Phew - made it through another week. And, I have a five day weekend ahead of me. I'll be wine tasting tomorrow, biking Sunday and hanging out with my friend in San Diego (and her one month old adorable baby) on Monday through Wednesday. Wine, sun, surf, etc.... I need it.
I had an email exchange with my RE this week that was rather disconcerting. I told him that my leaning was to try naturally for a few months to see if it will work again. The good news is he agreed. The bad news is he said "I honestly do not know if we will have more success with IVF or IUI". Now, that is a downer. Basically, he's almost giving up on being able to help us. I guess I already knew that we were nearing the end of the IVF road. And, part of me is glad that there is an end to that road. But, it's scary.
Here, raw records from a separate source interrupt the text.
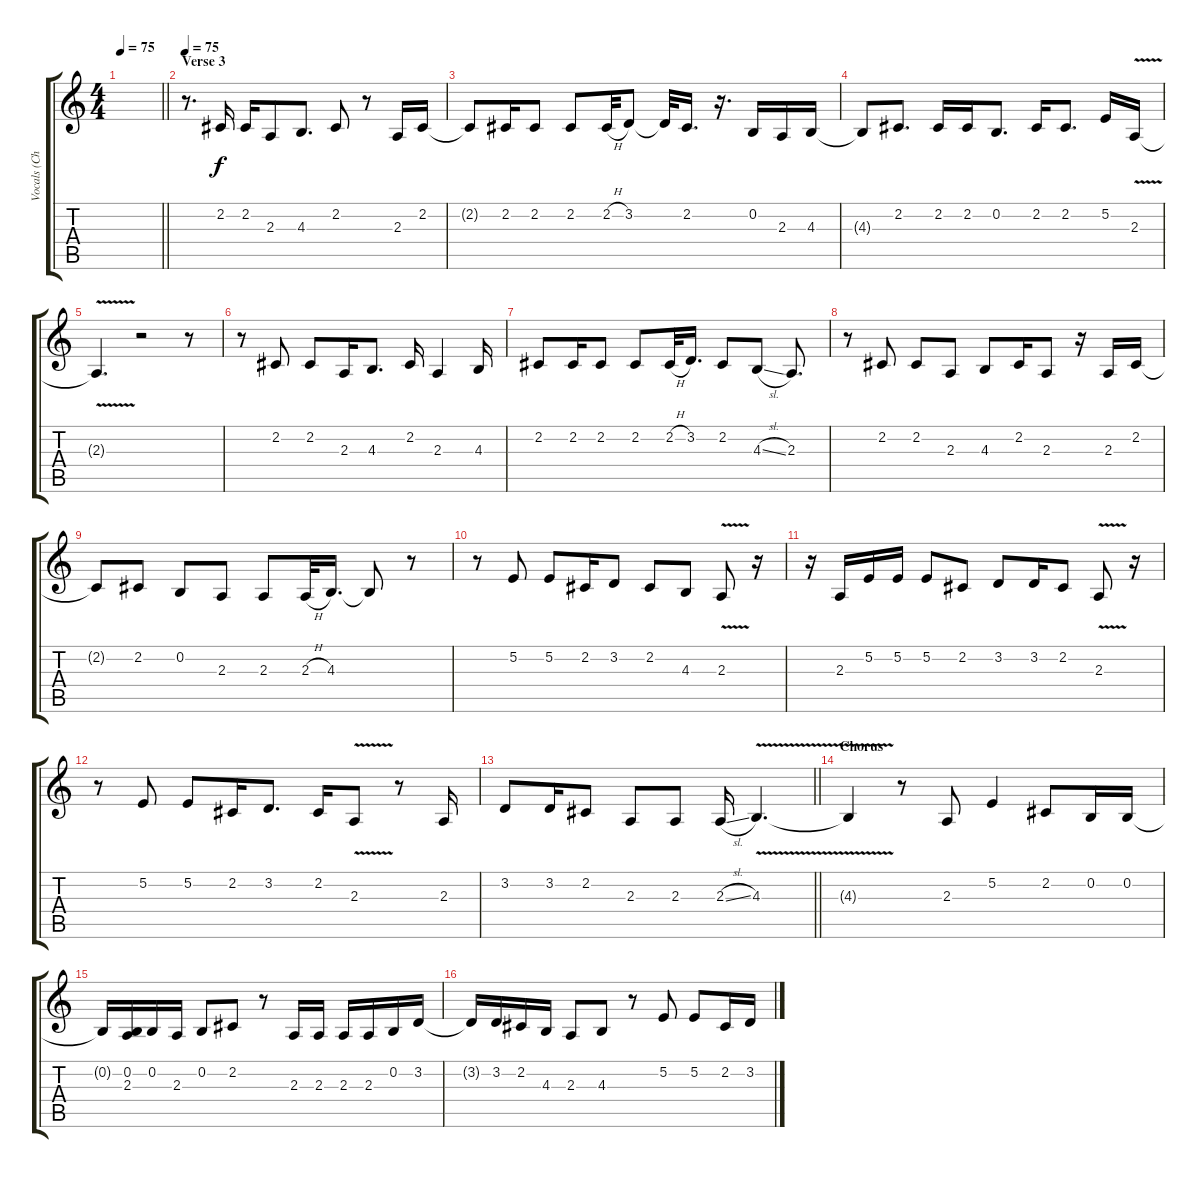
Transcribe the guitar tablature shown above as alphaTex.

\track ("Vocals (Chito)" "Vocals (Ch") {instrument lead2sawtooth}
\staff {score tabs}
\tuning (E4 B3 G3 D3 A2 E2) {hide}
\ts (4 4)
\tempo 75
\clef g2
\barLineRight lightlight
\ks c
|
\section ("" "Verse 3")
\tempo 75
r.8{d} 2.2.16 2.2.16 2.3.8 4.3.8{d} 2.2.8 r.8 2.3.16 2.2.16 |
2.2{t}.8 2.2.16 2.2.8 2.2.8 2.2{h}.32 3.2.8 3.2{t}.32 2.2.16{d} r.16{d} 0.2.16 2.3.16 4.3.16 |
4.3{t}.8 2.2.8{d} 2.2.16 2.2.16 0.2.8{d} 2.2.16 2.2.8{d} 5.2.16 2.3{v}.16 |
2.3{t}.4{d} r.2 r.8 |
r.8 2.2.8 2.2.8 2.3.16 4.3.8{d} 2.2.16 2.3.4 4.3.16 |
2.2.8 2.2.16 2.2.8 2.2.8 2.2{h}.32 3.2.16{d} 2.2.8 4.3{sl}.8 2.3.8{d} |
r.8 2.2.8 2.2.8 2.3.8 4.3.8 2.2.16 2.3.8 r.16 2.3.16 2.2.16 |
2.2{t}.8 2.2.8 0.2.8 2.3.8 2.3.8 2.3{h}.32 4.3.16{d} 4.3{t}.8 r.8 |
r.8 5.2.8 5.2.8 2.2.16 3.2.8 2.2.8 4.3.8 2.3{v}.8 r.16 |
r.16 2.3.16 5.2.16 5.2.16 5.2.8 2.2.8 3.2.8 3.2.16 2.2.8 2.3{v}.8 r.16 |
r.8 5.2.8 5.2.8 2.2.16 3.2.8{d} 2.2.16 2.3{v}.8 r.8 2.3.16 |
\barLineRight lightlight
3.2.8 3.2.16 2.2.8 2.3.8 2.3.8 2.3{sl}.16 4.3{v}.4{d} |
\section ("" "Chorus")
4.3{t}.4 r.8 2.3.8 5.2.4 2.2.8 0.2.16 0.2.16 |
0.2{t}.16 (0.2 2.3).16 0.2.16 2.3.16 0.2.8 2.2.8 r.8 2.3.16 2.3.16 2.3.16 2.3.16 0.2.16 3.2.16 |
3.2{t}.16 3.2.16 2.2.16 4.3.16 2.3.8 4.3.8 r.8 5.2.8 5.2.8 2.2.16 3.2.16
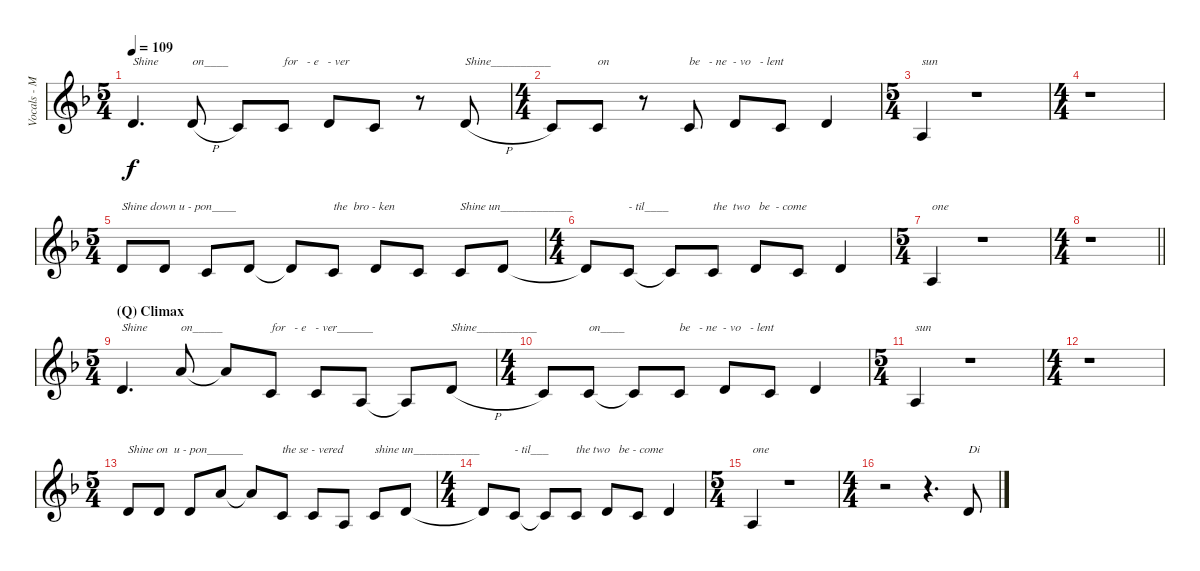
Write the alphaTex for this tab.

\track ("Vocals - Maynard" "Vocals - M") {instrument tuba}
\staff {score}
\tuning (E4 B3 G3 D3 A2 E2) {hide}
\ts (5 4)
\tempo 109
\clef g2
\ks dminor
3.2.4{d txt "Shine" dy f} 3.2{h}.8{txt "on____"} 1.2.8 1.2.8{txt "for   - e   - ver"} 3.2.8 1.2.8 r.8 3.2{h}.8{txt "Shine__________"} |
\ts (4 4)
1.2.8 1.2.8{txt "on"} r.8 1.2.8{txt "be   - ne  - vo   - lent"} 3.2.8 1.2.8 3.2.4 |
\ts (5 4)
2.3.4{txt "sun"} r.1 |
\ts (4 4)
r.1 |
\ts (5 4)
3.2.8{txt "Shine down u - pon____"} 3.2.8{beam split} 1.2.8 3.2.8{beam split} 3.2{t}.8 1.2.8{txt "the  bro - ken"} 3.2.8 1.2.8{beam split} 1.2.8{txt "Shine un____________"} 3.2.8 |
\ts (4 4)
3.2{t}.8 1.2.8{txt "- til____"} 1.2{t}.8 1.2.8{txt "the  two   be  - come"} 3.2.8 1.2.8 3.2.4 |
\ts (5 4)
2.3.4{txt "one"} r.1 |
\ts (4 4)
\barLineRight lightlight
r.1 |
\ts (5 4)
\section ("" "(Q) Climax")
3.2.4{d txt "Shine" volume 11} 5.1.8{txt "on_____"} 5.1{t}.8 1.2.8{txt "for   - e   - ver______"} 1.2.8 2.3.8{beam split} 2.3{t}.8 3.2{h}.8{txt "Shine__________"} |
\ts (4 4)
1.2.8 1.2.8{txt "on____"} 1.2{t}.8 1.2.8{txt "be   - ne  - vo   - lent"} 3.2.8 1.2.8 3.2.4 |
\ts (5 4)
2.3.4{txt "sun"} r.1 |
\ts (4 4)
r.1 |
\ts (5 4)
3.2.8{txt "Shine on  u - pon______"} 3.2.8{beam split} 3.2.8{beam merge} 5.1.8{beam split} 5.1{t}.8 1.2.8{txt "the se - vered"} 1.2.8 2.3.8{beam split} 1.2.8{txt "shine un___________" beam merge} 3.2.8 |
\ts (4 4)
3.2{t}.8 1.2.8{txt "- til___" beam split} 1.2{t}.8{beam merge} 1.2.8{txt "the two   be - come" beam split} 3.2.8 1.2.8 3.2.4 |
\ts (5 4)
2.3.4{txt "one"} r.1 |
\ts (4 4)
r.2 r.4{d} 3.2.8{txt "Di"}
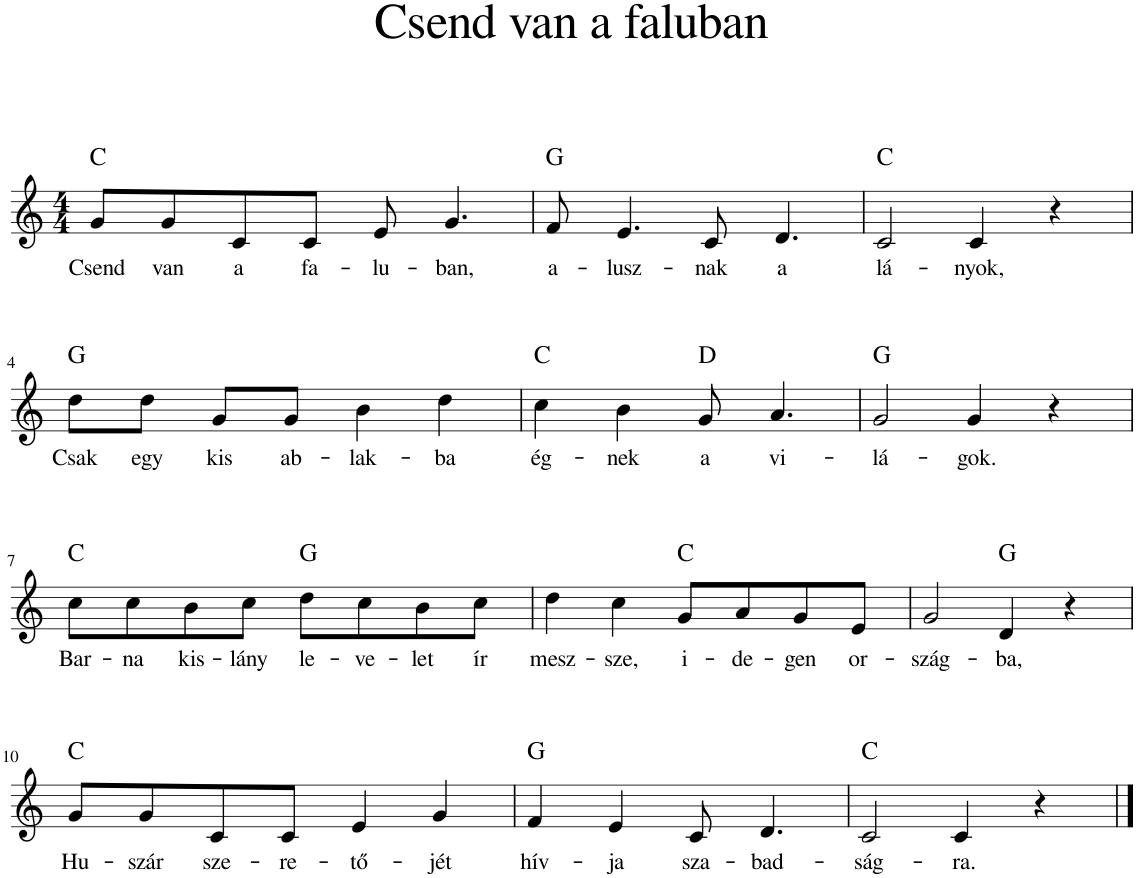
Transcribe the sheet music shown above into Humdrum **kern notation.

**kern	**text	**harte
*part1	*part1	*part1
*staff1	*staff1	*
*I"Piano	*	*
*I'Pno	*	*
*clefG2	*	*
*k[]	*	*
*M4/4	*	*
=1	=1	=1
!	!LO:LY:b	!
8g/L	Csend	C:maj
!	!LO:LY:b	!
8g/	van	.
!	!LO:LY:b	!
8c/	a	.
!	!LO:LY:b	!
8c/J	fa-	.
!	!LO:LY:b	!
8e/	-lu-	.
!	!LO:LY:b	!
4.g/	-ban,	.
=2	=2	=2
!	!LO:LY:b	!
8f/	a-	G:maj
!	!LO:LY:b	!
4.e/	-lusz-	.
!	!LO:LY:b	!
8c/	-nak	.
!	!LO:LY:b	!
4.d/	a	.
=3	=3	=3
!	!LO:LY:b	!
2c/	lá-	C:maj
!	!LO:LY:b	!
4c/	-nyok,	.
4r	.	.
!!LO:LB:g=z
=4	=4	=4
!	!LO:LY:b	!
8dd\L	Csak	G:maj
!	!LO:LY:b	!
8dd\J	egy	.
!	!LO:LY:b	!
8g/L	kis	.
!	!LO:LY:b	!
8g/J	ab-	.
!	!LO:LY:b	!
4b\	-lak-	.
!	!LO:LY:b	!
4dd\	-ba	.
=5	=5	=5
!	!LO:LY:b	!
4cc\	ég-	C:maj
!	!LO:LY:b	!
4b\	-nek	.
!	!LO:LY:b	!
8g/	a	D:maj
!	!LO:LY:b	!
4.a/	vi-	.
=6	=6	=6
!	!LO:LY:b	!
2g/	-lá-	G:maj
!	!LO:LY:b	!
4g/	-gok.	.
4r	.	.
!!LO:LB:g=z
=7	=7	=7
!	!LO:LY:b	!
8cc\L	Bar-	C:maj
!	!LO:LY:b	!
8cc\	-na	.
!	!LO:LY:b	!
8b\	kis-	.
!	!LO:LY:b	!
8cc\J	-lány	.
!	!LO:LY:b	!
8dd\L	le-	G:maj
!	!LO:LY:b	!
8cc\	-ve-	.
!	!LO:LY:b	!
8b\	-let	.
!	!LO:LY:b	!
8cc\J	ír	.
=8	=8	=8
!	!LO:LY:b	!
4dd\	mesz-	.
!	!LO:LY:b	!
4cc\	-sze,	.
!	!LO:LY:b	!
8g/L	i-	C:maj
!	!LO:LY:b	!
8a/	-de-	.
!	!LO:LY:b	!
8g/	-gen	.
!	!LO:LY:b	!
8e/J	or-	.
=9	=9	=9
!	!LO:LY:b	!
2g/	-szág-	.
!	!LO:LY:b	!
4d/	-ba,	G:maj
4r	.	.
!!LO:LB:g=z
=10	=10	=10
!	!LO:LY:b	!
8g/L	Hu-	C:maj
!	!LO:LY:b	!
8g/	-szár	.
!	!LO:LY:b	!
8c/	sze-	.
!	!LO:LY:b	!
8c/J	-re-	.
!	!LO:LY:b	!
4e/	-tő-	.
!	!LO:LY:b	!
4g/	-jét	.
=11	=11	=11
!	!LO:LY:b	!
4f/	hív-	G:maj
!	!LO:LY:b	!
4e/	-ja	.
!	!LO:LY:b	!
8c/	sza-	.
!	!LO:LY:b	!
4.d/	-bad-	.
=12	=12	=12
!	!LO:LY:b	!
2c/	-ság-	C:maj
!	!LO:LY:b	!
4c/	-ra.	.
4r	.	.
==	==	==
*-	*-	*-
What percentage of people can't be helped after two years of aggressive treatments? I am feeling in the minority here. I know there are many people who are in worse situations than me, but a whole bunch of people seem to "beat" IF. As I'm entering this blog world, I've been searching around different infertility blogs and so many of you are pregnant. That is so amazing and I certainly wouldn't wish my experience on anyone, but I feel like I'm joining a more an more "elite" club (as if it's a good thing).
Anyway, again, I'm so happy it's the weekend and I have been feeling relatively good overall. I've only broken down in tears a couple times this week. I'm still spotting which is annoying (go away!!). But, all in all, I'm dealing.